▸ Problem to work on
The data that follows must be transcribed in full and exactly, minus the pictures.

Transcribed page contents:
..........

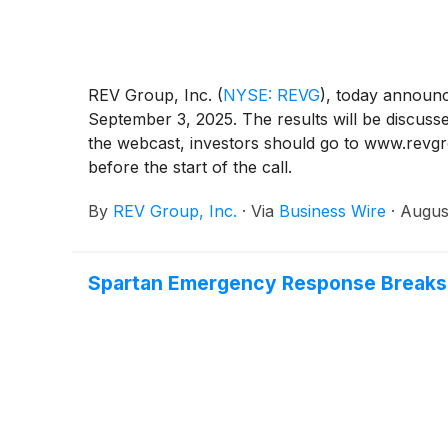
REV Group, Inc.
(
NYSE: REVG
)
, today announce
September 3, 2025. The results will be discuss
the webcast, investors should go to www.revgrou
before the start of the call.
By
REV Group, Inc.
·
Via
Business Wire
·
Augus
Spartan Emergency Response Breaks G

..........

▸ Reply
REV Group, Inc.
(
NYSE: REVG
)
, today announce
September 3, 2025. The results will be discuss
the webcast, investors should go to www.revgrou
before the start of the call.
By
REV Group, Inc.
·
Via
Business Wire
·
Augus
Spartan Emergency Response Breaks G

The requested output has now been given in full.